Devendra Basnet in Nagarik, 22 November
Yogendra KC of Ramechhap was recruited into the ‘people’s war’ launched by the Maoists to overthrow feudalism and install a people’s government in Nepal. Twelve years after the war ended, he runs a footpath shop. In spite of all the political ups and downs of the past decade, it has made little difference to this former guerrilla, and he has no desire to remember the painful days of war.
“I joined because I dreamt about changing the face of the country, but the war destroyed me. Now, I just want to get on with my life from this shop,” he says. KC joined the Maoist militia in 2001, and went on to be a platoon commander.
A year previously, he was working in a garment factory in Kathmandu when the security forces arrested him on the charges of being a Maoist. “I knew nothing about the Maoists but they jailed me for six months,” he recalls. After his release, he went to Dhanusha and worked as a waiter, but he had an altercation with some soldiers posted there and he became their target.

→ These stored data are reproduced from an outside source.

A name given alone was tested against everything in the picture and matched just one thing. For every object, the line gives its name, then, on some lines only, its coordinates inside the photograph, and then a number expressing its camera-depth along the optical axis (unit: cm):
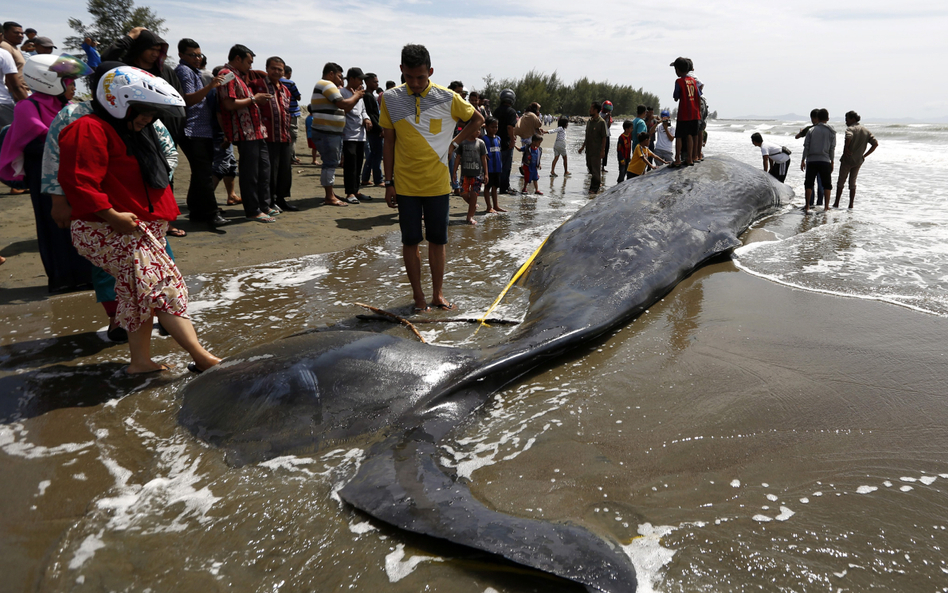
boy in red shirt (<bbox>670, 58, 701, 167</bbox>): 701
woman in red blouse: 304
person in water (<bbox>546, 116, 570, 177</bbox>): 1518
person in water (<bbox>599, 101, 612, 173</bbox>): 1554
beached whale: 174
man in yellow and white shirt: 432
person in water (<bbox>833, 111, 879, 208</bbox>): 1028
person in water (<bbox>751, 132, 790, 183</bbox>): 1116
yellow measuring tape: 416
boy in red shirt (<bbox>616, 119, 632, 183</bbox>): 1336
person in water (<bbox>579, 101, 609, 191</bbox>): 1247
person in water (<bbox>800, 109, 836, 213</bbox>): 949
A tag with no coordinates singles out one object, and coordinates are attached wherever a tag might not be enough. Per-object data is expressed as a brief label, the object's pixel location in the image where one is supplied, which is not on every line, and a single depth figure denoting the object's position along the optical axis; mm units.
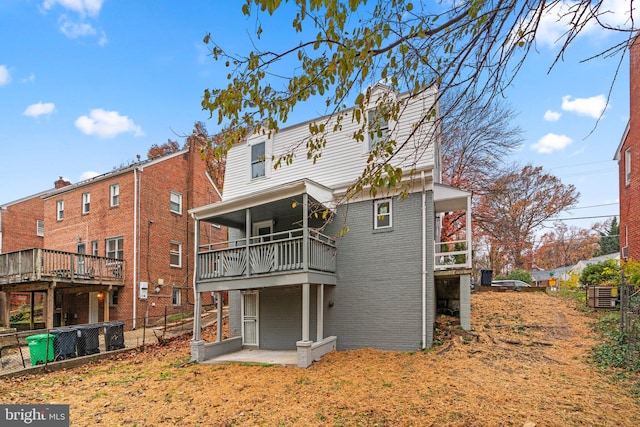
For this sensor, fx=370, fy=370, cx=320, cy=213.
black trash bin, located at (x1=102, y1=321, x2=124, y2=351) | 12221
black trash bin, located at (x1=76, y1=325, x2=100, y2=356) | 11375
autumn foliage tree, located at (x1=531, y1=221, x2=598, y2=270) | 42656
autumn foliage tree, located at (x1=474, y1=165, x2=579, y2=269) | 28141
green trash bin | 10245
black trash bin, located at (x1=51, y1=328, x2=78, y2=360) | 10648
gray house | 10344
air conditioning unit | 12562
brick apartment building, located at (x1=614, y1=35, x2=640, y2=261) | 15109
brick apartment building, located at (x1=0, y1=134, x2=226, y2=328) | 18141
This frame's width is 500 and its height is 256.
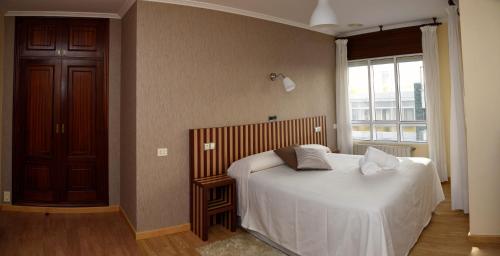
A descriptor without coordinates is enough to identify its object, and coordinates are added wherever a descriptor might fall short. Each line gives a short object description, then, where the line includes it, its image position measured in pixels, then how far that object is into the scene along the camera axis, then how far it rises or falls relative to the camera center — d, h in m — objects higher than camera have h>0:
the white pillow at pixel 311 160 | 3.31 -0.27
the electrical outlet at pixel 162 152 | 3.17 -0.15
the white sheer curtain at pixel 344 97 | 5.35 +0.72
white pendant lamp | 2.58 +1.08
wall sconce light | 4.09 +0.77
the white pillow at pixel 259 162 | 3.31 -0.29
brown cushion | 3.42 -0.22
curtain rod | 4.52 +1.74
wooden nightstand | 3.03 -0.73
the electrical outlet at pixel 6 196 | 3.79 -0.72
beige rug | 2.71 -1.07
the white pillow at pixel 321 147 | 4.21 -0.16
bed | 2.14 -0.60
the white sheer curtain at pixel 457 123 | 3.42 +0.14
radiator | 4.89 -0.23
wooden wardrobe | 3.79 +0.36
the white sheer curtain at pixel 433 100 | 4.55 +0.54
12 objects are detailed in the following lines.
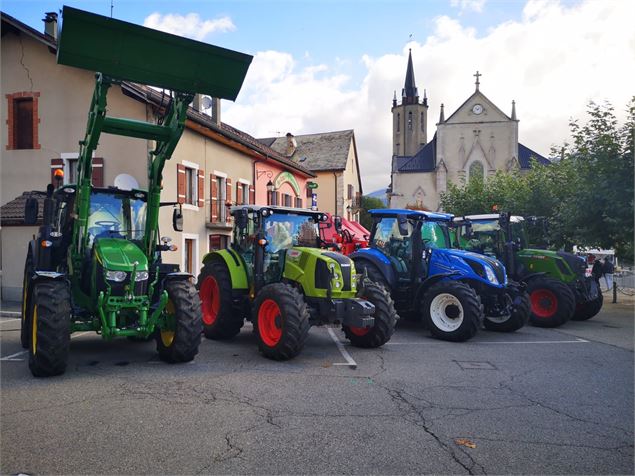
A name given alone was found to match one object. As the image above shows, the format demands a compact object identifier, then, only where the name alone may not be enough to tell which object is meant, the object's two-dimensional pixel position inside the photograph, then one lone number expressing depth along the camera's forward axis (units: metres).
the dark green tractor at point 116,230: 6.11
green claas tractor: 7.71
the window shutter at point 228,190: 20.14
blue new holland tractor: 9.66
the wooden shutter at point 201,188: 18.00
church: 55.53
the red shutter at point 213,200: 18.73
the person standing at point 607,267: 15.05
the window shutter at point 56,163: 15.76
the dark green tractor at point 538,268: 11.83
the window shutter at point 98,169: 15.33
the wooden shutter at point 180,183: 16.53
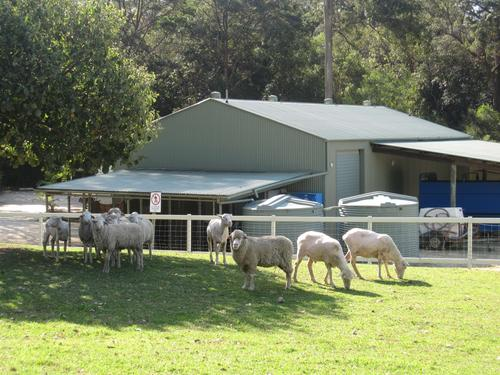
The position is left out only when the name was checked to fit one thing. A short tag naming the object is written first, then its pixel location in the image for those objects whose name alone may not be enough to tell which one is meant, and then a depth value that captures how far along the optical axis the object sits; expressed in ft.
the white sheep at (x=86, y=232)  57.67
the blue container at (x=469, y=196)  104.68
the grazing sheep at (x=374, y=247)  57.06
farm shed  97.96
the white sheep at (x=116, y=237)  55.16
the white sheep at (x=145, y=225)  58.54
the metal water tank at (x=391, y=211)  77.66
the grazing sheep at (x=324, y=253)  52.80
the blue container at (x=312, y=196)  96.17
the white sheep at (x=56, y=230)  61.77
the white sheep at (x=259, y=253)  49.29
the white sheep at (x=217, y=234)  59.52
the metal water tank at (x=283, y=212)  76.74
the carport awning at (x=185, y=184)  85.30
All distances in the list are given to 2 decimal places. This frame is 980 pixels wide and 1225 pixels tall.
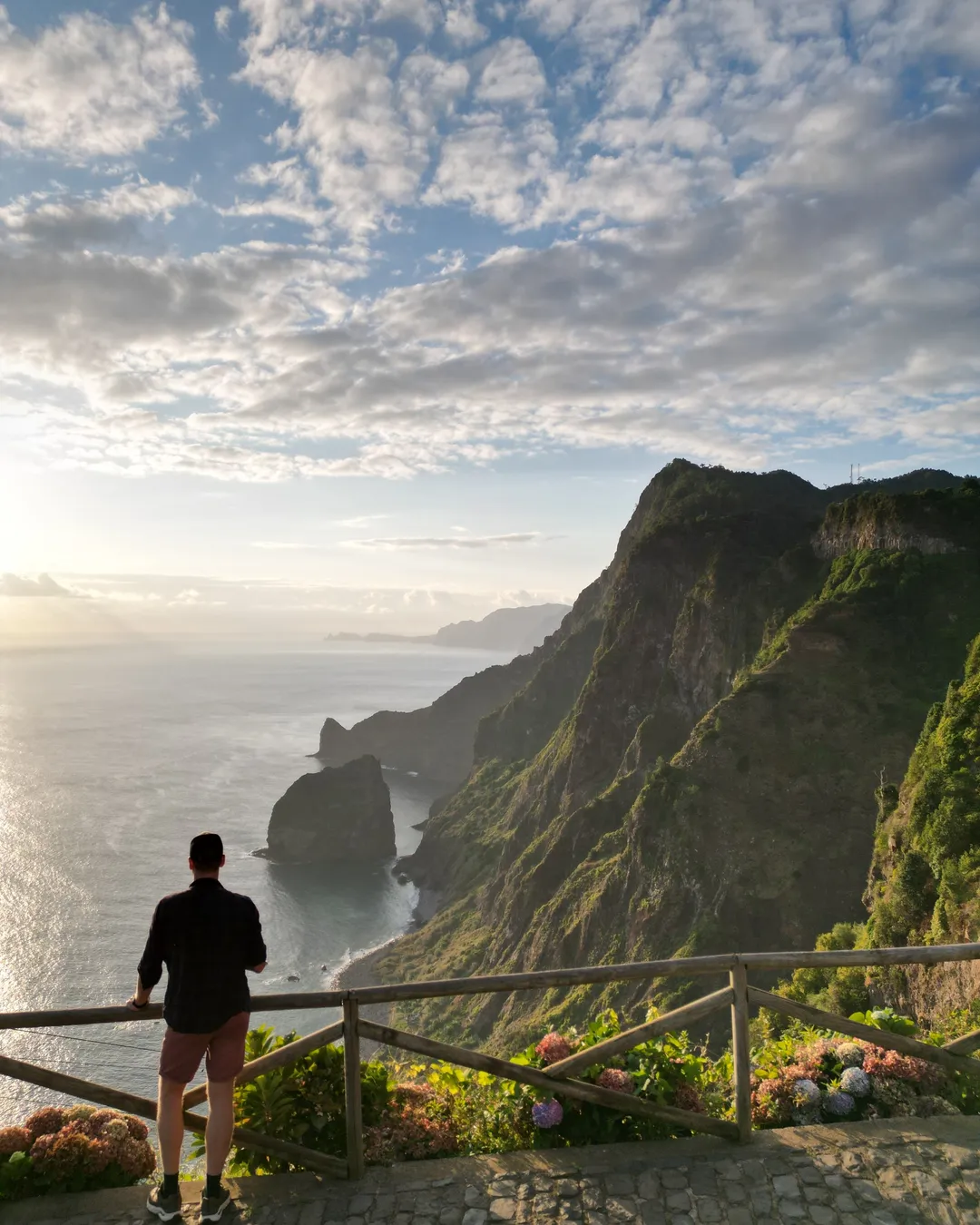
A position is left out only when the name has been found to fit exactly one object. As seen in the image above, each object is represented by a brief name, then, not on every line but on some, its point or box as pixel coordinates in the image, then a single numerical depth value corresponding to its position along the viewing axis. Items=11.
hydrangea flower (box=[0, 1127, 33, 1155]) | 6.67
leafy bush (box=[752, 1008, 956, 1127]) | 7.37
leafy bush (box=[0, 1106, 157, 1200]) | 6.54
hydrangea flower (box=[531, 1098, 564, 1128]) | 7.00
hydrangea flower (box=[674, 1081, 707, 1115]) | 7.28
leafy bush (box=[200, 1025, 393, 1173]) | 6.93
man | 6.04
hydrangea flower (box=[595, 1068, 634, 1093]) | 7.18
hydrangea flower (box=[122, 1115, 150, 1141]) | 7.06
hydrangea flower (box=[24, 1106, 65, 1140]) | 6.87
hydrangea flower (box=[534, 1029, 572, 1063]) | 7.40
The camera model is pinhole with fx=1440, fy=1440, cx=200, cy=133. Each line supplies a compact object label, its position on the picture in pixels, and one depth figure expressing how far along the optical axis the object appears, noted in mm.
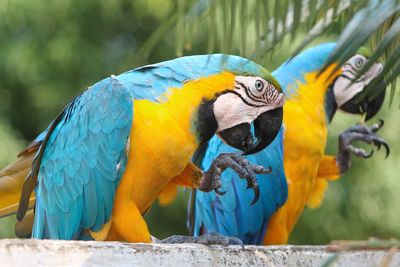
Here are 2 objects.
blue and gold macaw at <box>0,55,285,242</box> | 3696
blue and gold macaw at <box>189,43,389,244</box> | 4801
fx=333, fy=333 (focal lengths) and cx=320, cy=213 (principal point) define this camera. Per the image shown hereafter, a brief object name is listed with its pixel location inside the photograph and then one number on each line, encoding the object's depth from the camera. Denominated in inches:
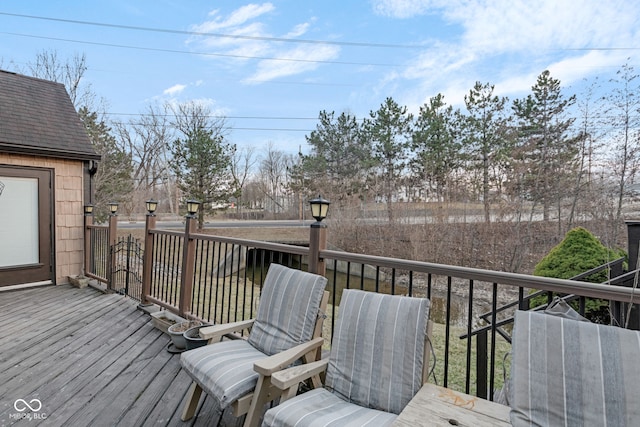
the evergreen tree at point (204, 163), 581.6
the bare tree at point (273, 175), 1003.9
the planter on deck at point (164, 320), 137.3
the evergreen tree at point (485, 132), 433.7
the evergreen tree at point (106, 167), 496.1
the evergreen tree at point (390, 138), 541.0
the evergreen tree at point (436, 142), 485.7
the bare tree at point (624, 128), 293.1
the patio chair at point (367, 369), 59.7
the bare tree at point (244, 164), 946.7
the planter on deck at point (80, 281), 214.1
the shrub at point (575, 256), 170.9
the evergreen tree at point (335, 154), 633.0
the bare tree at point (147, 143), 695.7
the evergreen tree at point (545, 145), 379.9
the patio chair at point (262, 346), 68.2
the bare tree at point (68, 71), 495.8
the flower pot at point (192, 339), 112.1
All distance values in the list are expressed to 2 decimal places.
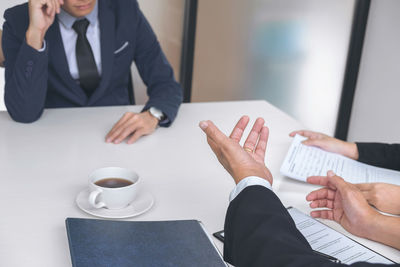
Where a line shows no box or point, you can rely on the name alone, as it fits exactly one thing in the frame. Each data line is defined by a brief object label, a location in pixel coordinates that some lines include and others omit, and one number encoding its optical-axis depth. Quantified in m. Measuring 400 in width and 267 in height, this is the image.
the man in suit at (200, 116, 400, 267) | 0.61
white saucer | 0.84
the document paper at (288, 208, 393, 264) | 0.75
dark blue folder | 0.67
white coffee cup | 0.83
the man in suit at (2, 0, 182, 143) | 1.35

“The army kept harassing me, and accusing me of being a Maoist even though I wasn’t. So, fearing for my own safety, I joined the Maoists,” says KC who then receiving military training, and actually led his unit in numerous battles. KC says his dreams to change the nation were dashed after the peace process. He was compelled to opt for self-retirement. “The party had agreed to integrate us into the Nepal Army based on educational qualifications,” he says, “but ironically it was the same bourgeoisie education which we fought against that was the requirement. “
After the peace process, KC received Rs500,000 compensation and went to Dang to start a business. But after the ice-cream factory he started went bankrupt, he now sells seasonal items in his footpath shop – the main source of income for his family of four. KC now feels that joining the Maoists was a waste of time, and there are many like him who are feeling pangs of regret. Khem Prasad Budha Magar from Rolpa is another ex-guerrilla. “I took up arms to build a new nation, but am struggling now to sustain myself.” After witnessing his father’s murder by the Royal Nepal Army, Magar joined the Maoists at age 10 to seek revenge. The child solider grew up in the Maoist militia.
After the peace agreement, he could not be rehabilitated into the army because he was only 17 and the minimum age requirement was 18. “I was eligible to fight in wars but the Maoists declared that I was ineligible to receive rehabilitation,” says Magar, who doesn’t want to get involved in politics, preferring to work in a construction company.
Also working in construction is Chitij Magar, who was an assistant commander in the Maoist militia ever since the beginning of the conflict. “I joined because I suffered many injustices and discrimination,” recalls Magar, who could not join the Army because of lack of schooling. “There was no way I could receive education that I was fighting against,” he says.
Magar regrets joining the Maoists and says that he and his comrades were tricked by their leaders. He says: “We were just stepping stones for the big shots to climb over.”